Now this time I played around with some Sandvik inserts I bought a while back and honestly the first attempts to work with them were disastrous. After reading their speed and depth of cut requirements, I was shocked, bearing in mind that my old Matra MDR2A is a plain bearing lathe from the 1950ies and was never meant to be run above 1200rpm for a prolonged time and only shortly above 1500rpm, which is why I decided that 1800rpm should be doable with some good modern oil and a bit of "force feeding" and guess what...
... like a hot knife through butter. The results are amazing: The surface is almost mirror-polished, chip-breaking was nothing to write home about, but I guess that's due to the fact that I was still running on the lower limit of what the inserts are made for. I really have to try one of these inserts on my mate's industrial lathe, which can spin to almost 2000rpm.
This also reminded me, that I still had a MT3-TPUN-something-something holder for the mill and as I wanted to get the wheel as close to the swingarm as possible some 10mm had to be taken off the old axle mount.
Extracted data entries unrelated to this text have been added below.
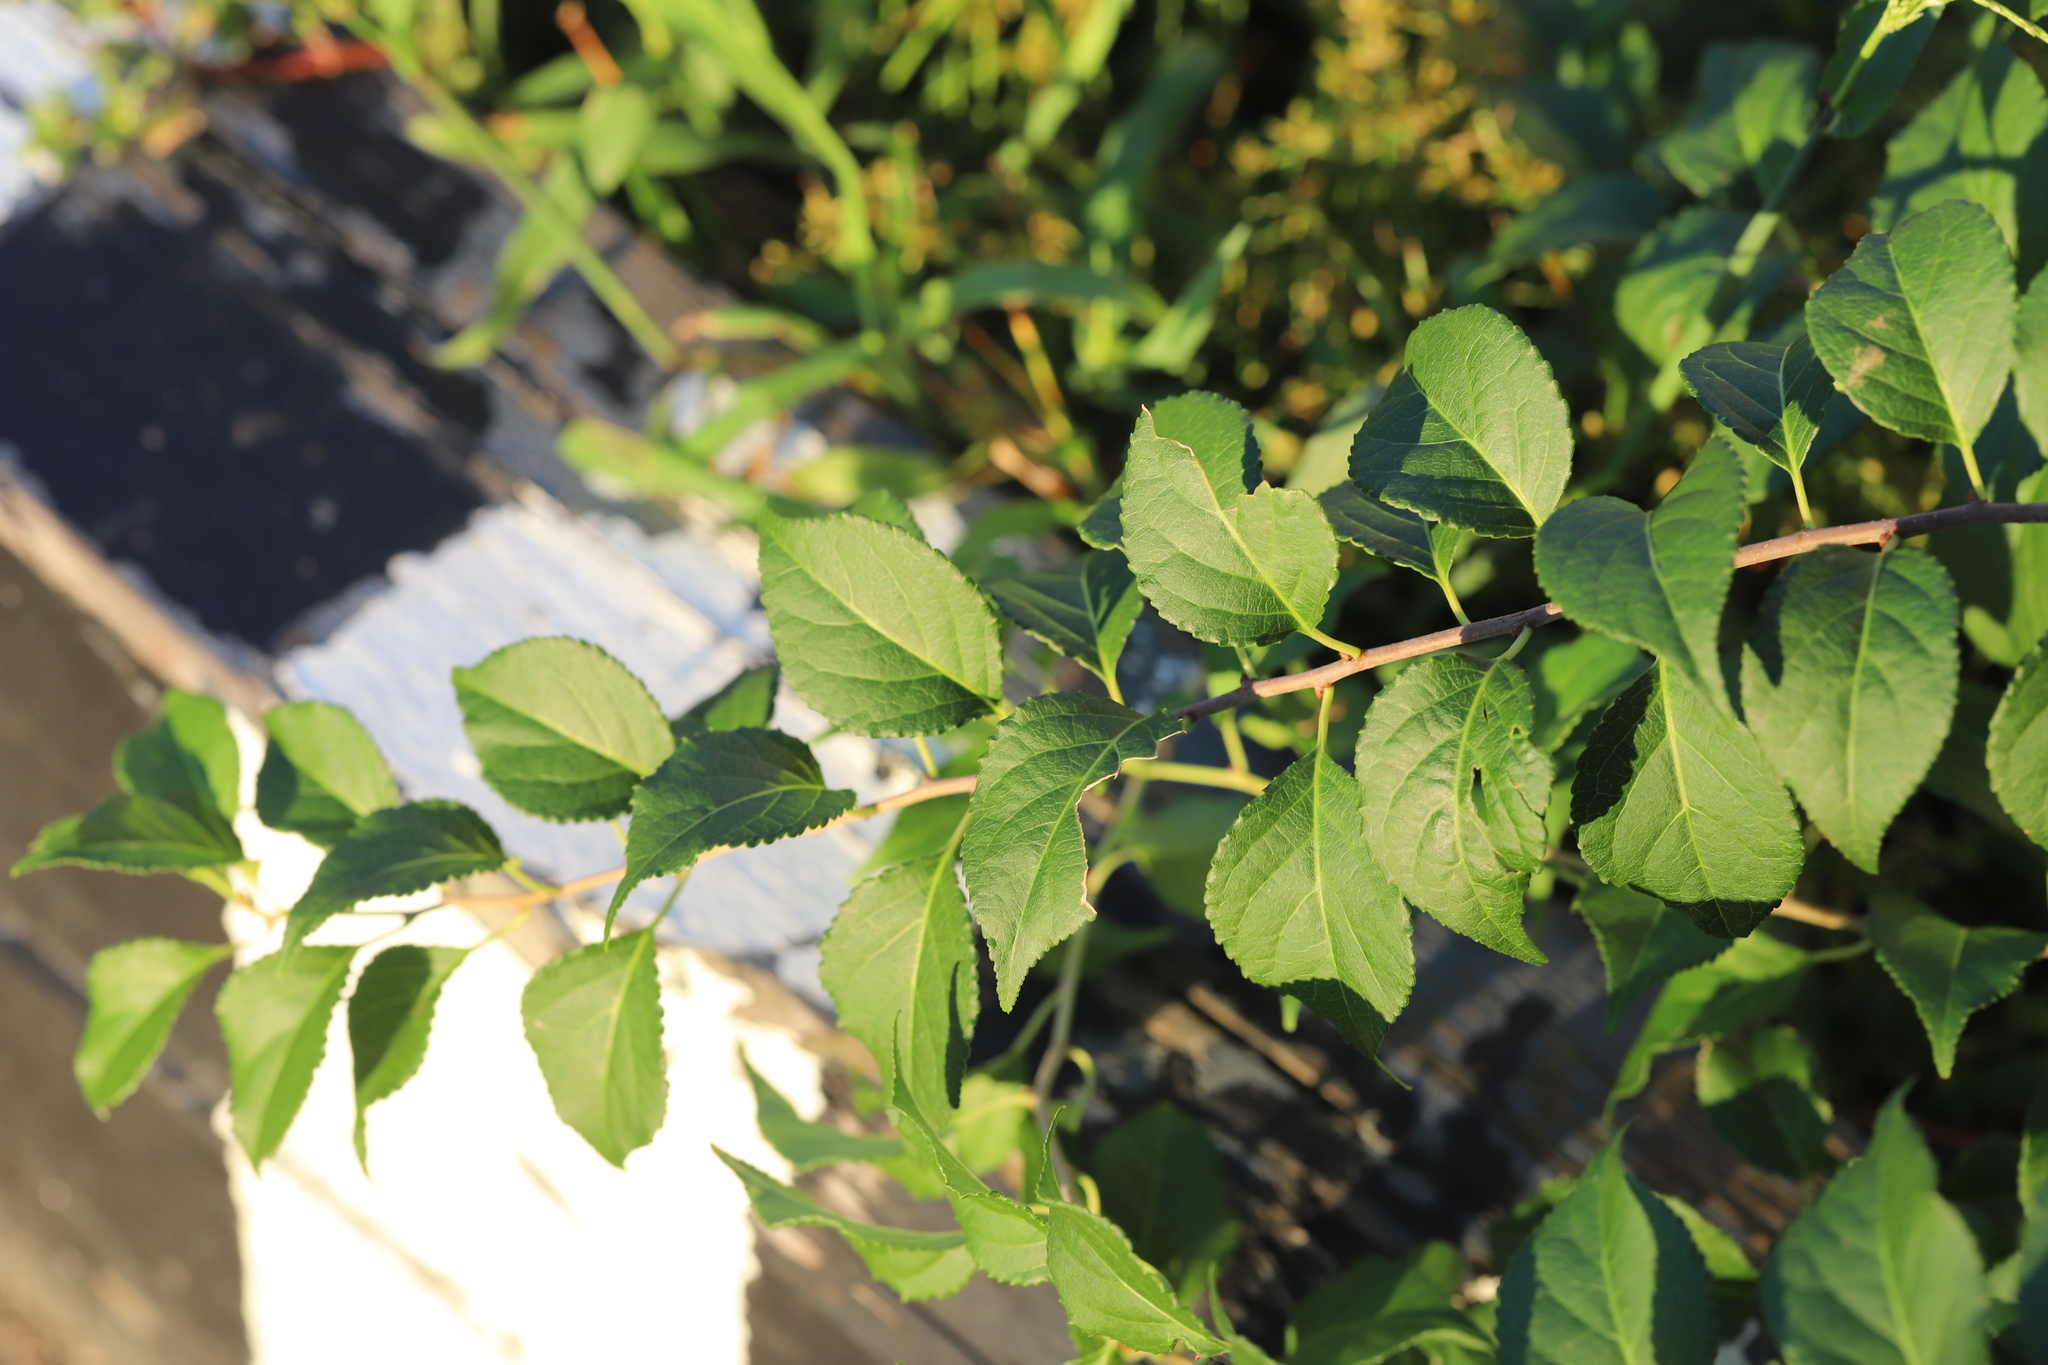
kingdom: Plantae
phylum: Tracheophyta
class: Magnoliopsida
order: Celastrales
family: Celastraceae
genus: Celastrus
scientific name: Celastrus orbiculatus
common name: Oriental bittersweet
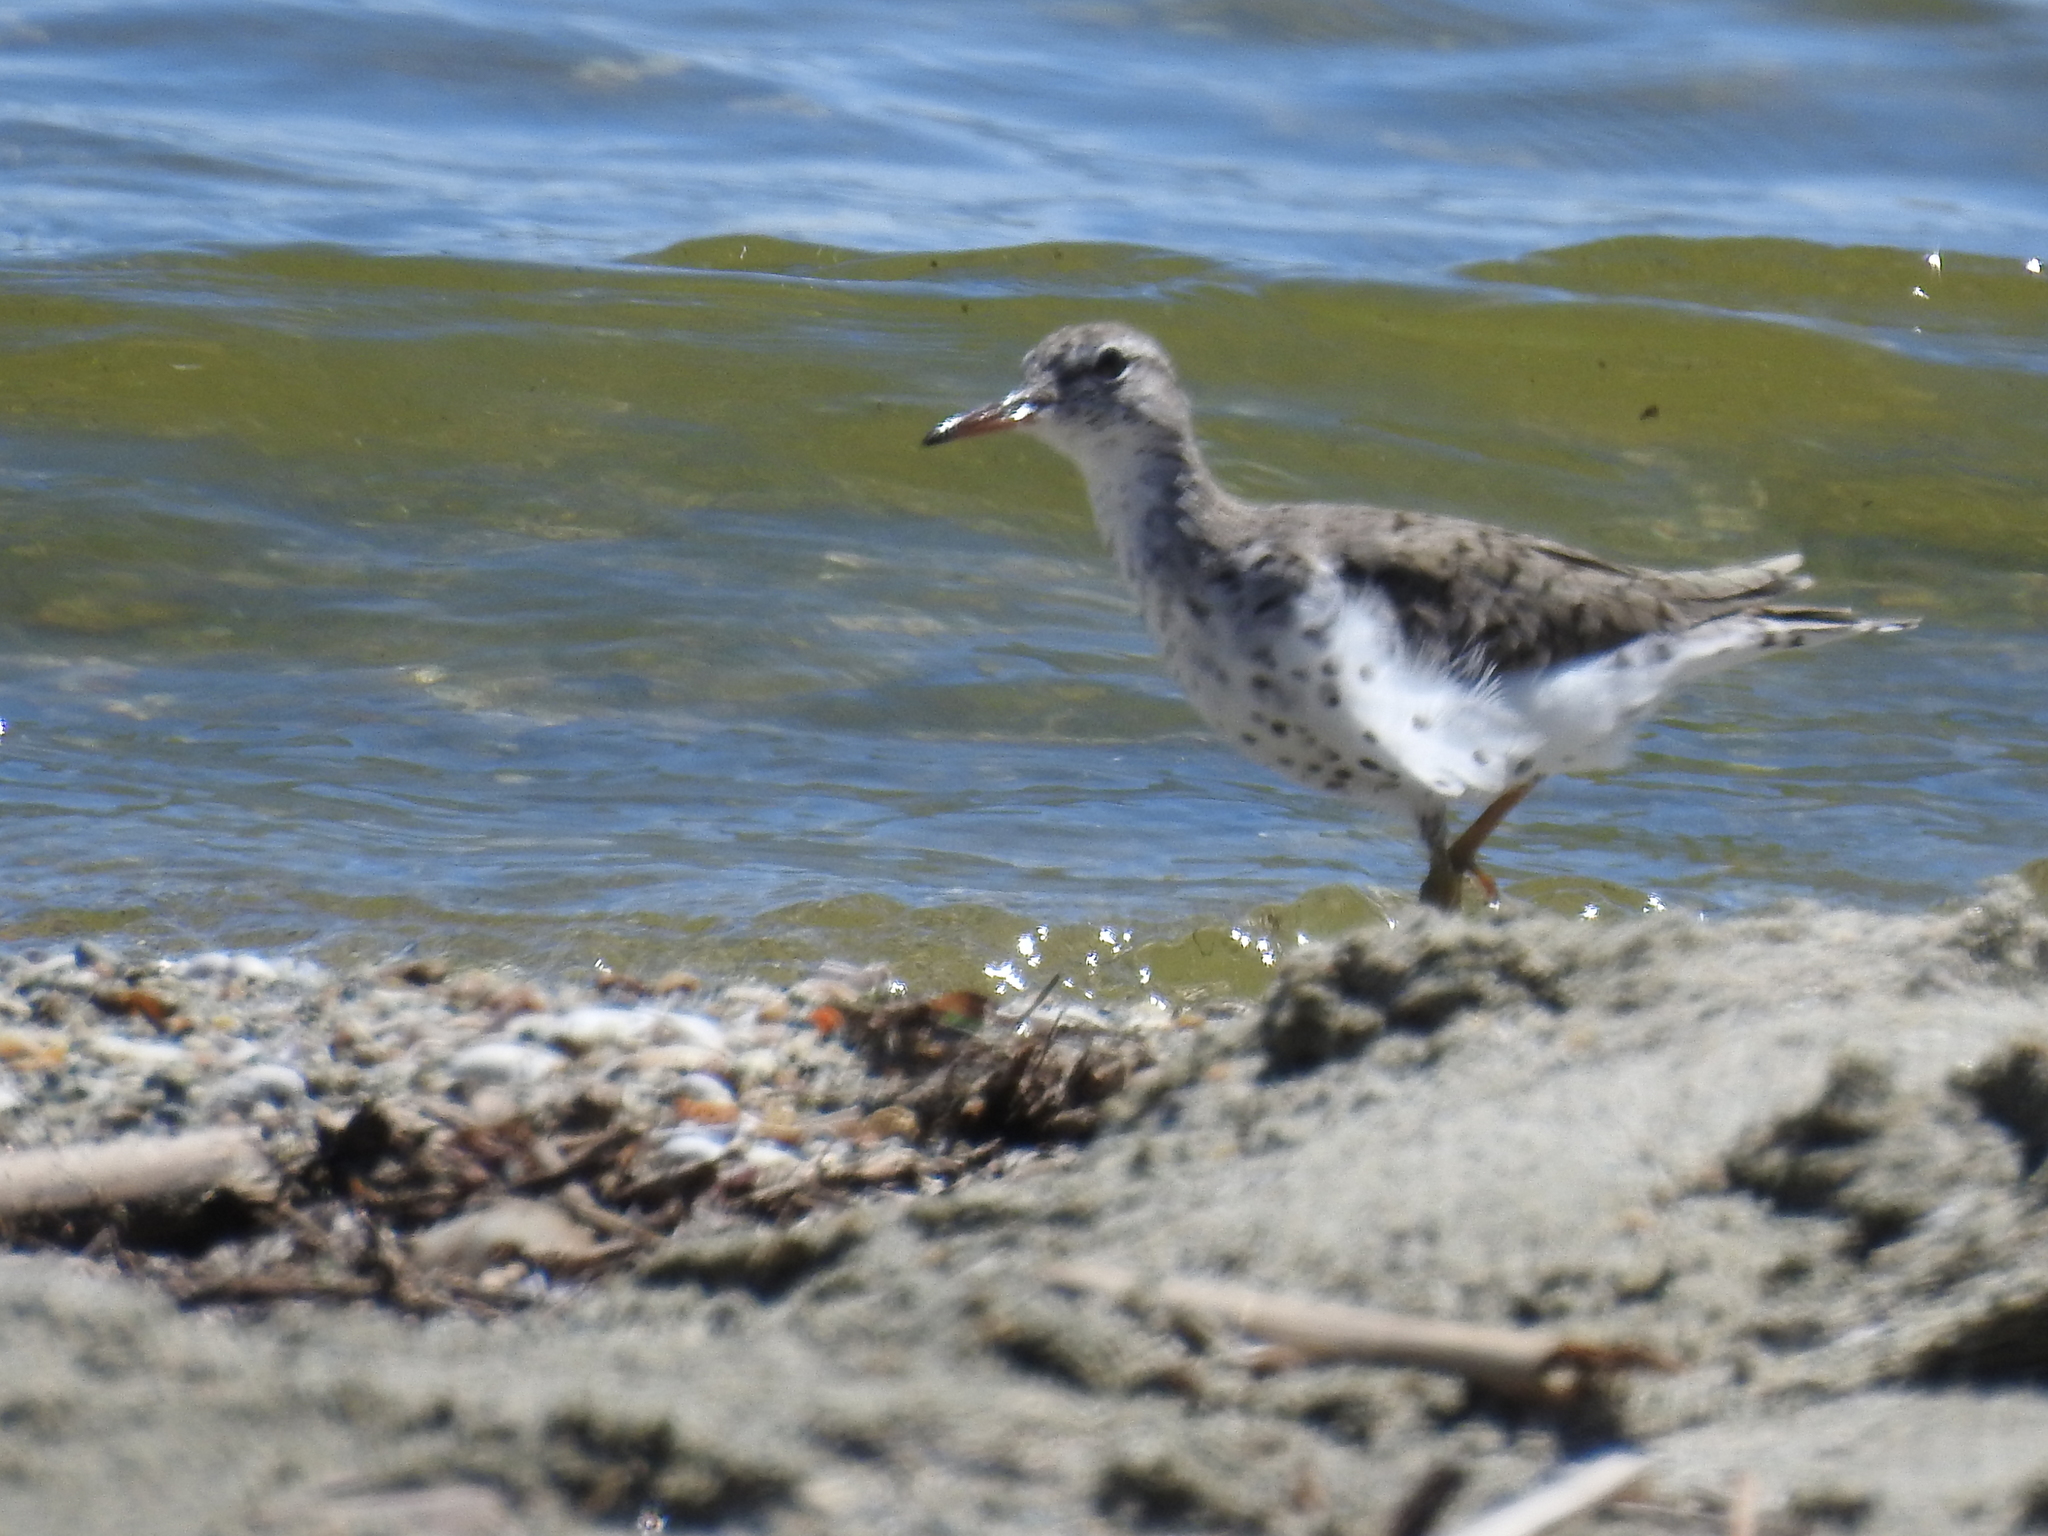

Being smarty-squarepants junior, I decided to read up on the specs of the inserts and guess what, full throttle and pretty much 10mm in one go at 1mm feed was (again) the lower limit.
The chips had a beautiful straw colour and it was a matter of seconds. I've had a harder time milling through some tin-can-grade aluminium in the past.
The only real failure of the day was the moment when I tried to press in the new axle holder into the swingarm and I had to ask round for favours and press it in with a hydraulic press. A bit of will (and a good vice), you can create up to nearly 5T of pressure in a normal vice.
That's the unthreaded axle poking out of the wheel...
... and that's literally 20 minutes of manually tapping a M16x2.00mm thread. (I really have to fix the power-feed and thread cutting facilities on my lathe...)
The finished product: An axle that can be swapped out, whenever you feel like it and pretty much all ready to go back in.
The Matra's are a class lathe, we had them at school, I preferred them to the old Bridgeports we used to run. What oil are you running? Your low shed temperatures are going to have an effect surely? What cutting oil do you use Greg? Must say I prefer the more modern aerosols to the old water-mix sud's, better finish I reckon........
ReplyDeleteI run the Matra's gearbox on 20W50, which appears to be thin enough in Winter so the motor won't bog down, when it spins up. In Summer I used to run it with some 75W140 gearbox oil that was left over from my Jawa days. But as it's not leaking more with the 20W50 than with the transmission oil, I just use that one all year round.
DeleteFor cutting oils: I use diesel (or red) for aluminium and also for light-duty work on steel. Heavy duty stuff I do with a 50:50 mix of water and waste oil. When working with inserts I found them to produce the nicest finish, when used dry especially as the Sandvik inserts are really, really susceptive to temperature shocks and will then fracture immediately.